Childhood Apraxia of Speech: What is it and what does therapy look like?

One of the most common reasons for a parent or pediatrician to refer a child for a speech-language evaluation is because “they’re not talking.”  Many children who begin therapy can gain language quickly and catch up to peers, but for some children, talking does not come as easily.

Childhood Apraxia of Speech refers to a motor speech disorder in which the child knows what they want to say, but has difficulty executing and coordinating the oral movements in order to accurately produce the words. The brain has difficulty planning these movements for speech production.

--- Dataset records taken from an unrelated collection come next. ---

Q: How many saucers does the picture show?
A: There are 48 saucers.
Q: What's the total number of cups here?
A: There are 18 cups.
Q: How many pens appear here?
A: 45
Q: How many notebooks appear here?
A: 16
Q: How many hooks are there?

Children with apraxia can vary widely in their presentation of symptoms. The following behaviors may be suggestive of speech motor planning difficulty:

  • a large gap between receptive language (comprehension) and the ability to verbally express thoughts and ideas (expression)
  • speech errors that are atypical rather than developmental in nature
  • vowel distortions
  • difficulty imitating speech modeled by a speaker
  • inconsistency in errors
  • oral groping (mouth movements without speech)
  • choppy speech
  • frustration or withdrawal from tasks which require spoken responses
  • generally reduced quantity of verbalization
  • non-verbal communication substituted for verbal attempts.

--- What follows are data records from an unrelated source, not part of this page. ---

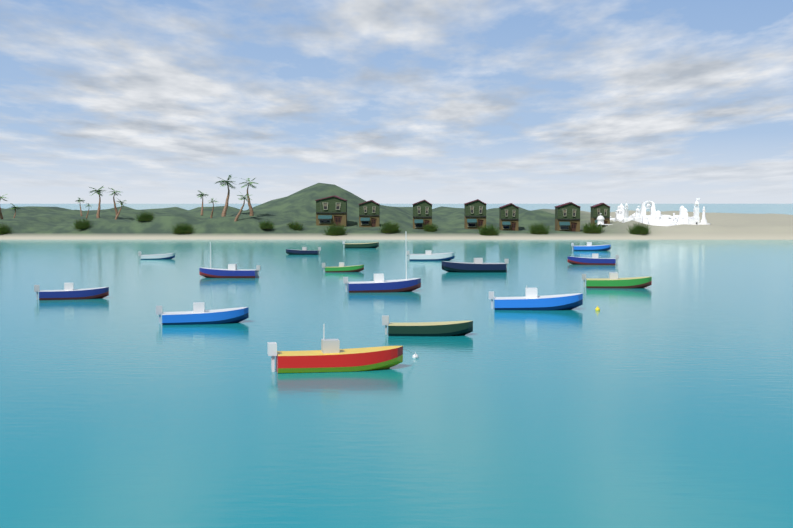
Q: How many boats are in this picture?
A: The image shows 16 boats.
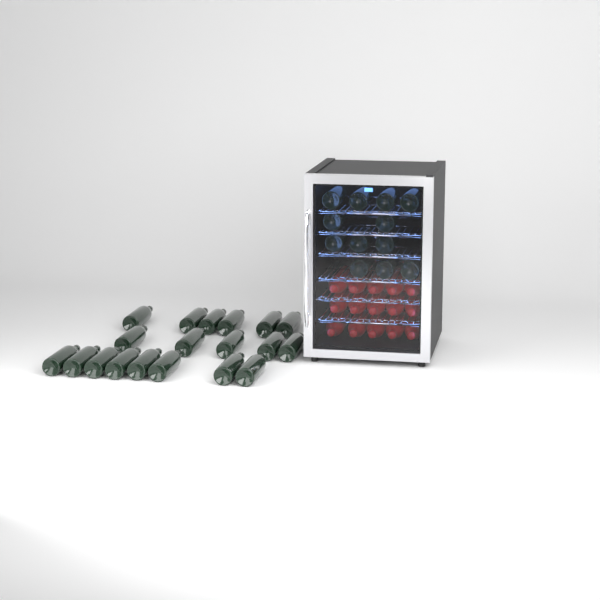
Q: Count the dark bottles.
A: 31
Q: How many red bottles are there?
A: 15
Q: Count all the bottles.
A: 46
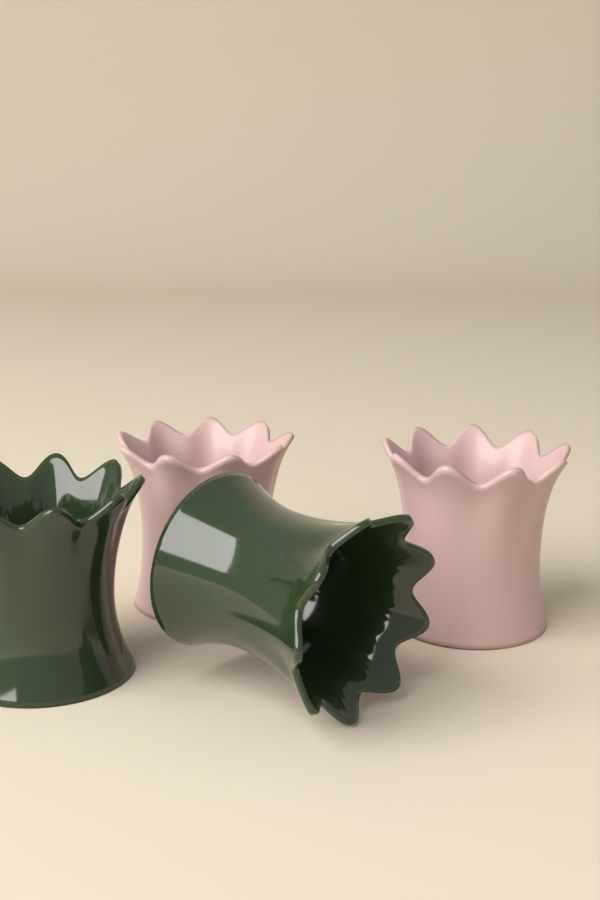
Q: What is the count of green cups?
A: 2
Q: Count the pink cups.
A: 2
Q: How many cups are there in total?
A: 4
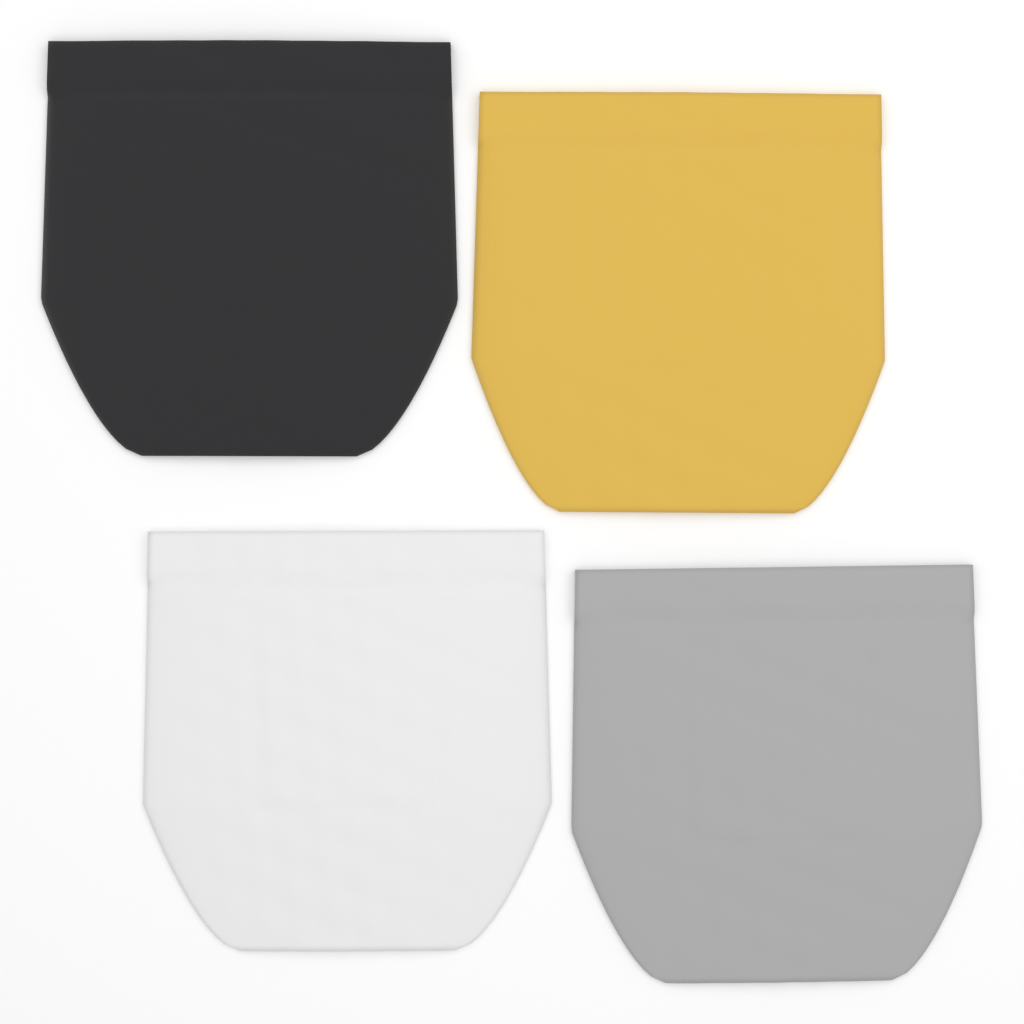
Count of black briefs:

Apraxia therapy looks different for every child, depending on their severity and age, and many times it can be confused with other speech challenges. For younger clients or clients who have more significant motor planning difficulty, therapy may include imitation of any vocalizations, long and short vowel and consonant sounds, actions paired with sounds/words, environmental sounds (such as vehicle and animal sounds), and oral movements related to speech.

For older children or children with less significant motor planning difficulty, therapy may include production of multi-syllable words, production of specific consonants in the initial, medial, and final position of words, vowel production, or sequencing multi-word phrases. Varying levels of cueing by the speech-language pathologist will be used to facilitate productions.

Whatever your child’s needs, it is important to locate a licensed speech-language pathologist with experience with apraxia in order to correctly diagnose and treat the speech motor planning disorder.